WHAT YOU SHOULD DO:
Leave out the pictures and print the rest of the entries exactly as they stand.

****************************************

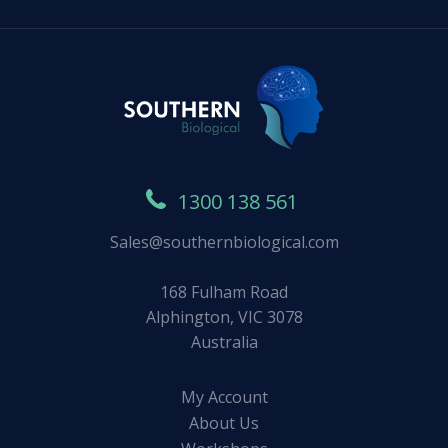
1300 138 561
Sales@southernbiological.com
168 Fulham Road
Alphington, VIC 3078
Australia
My Account
About Us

****************************************

ANSWER SECTION:
1300 138 561
Sales@southernbiological.com
168 Fulham Road
Alphington, VIC 3078
Australia
My Account
About Us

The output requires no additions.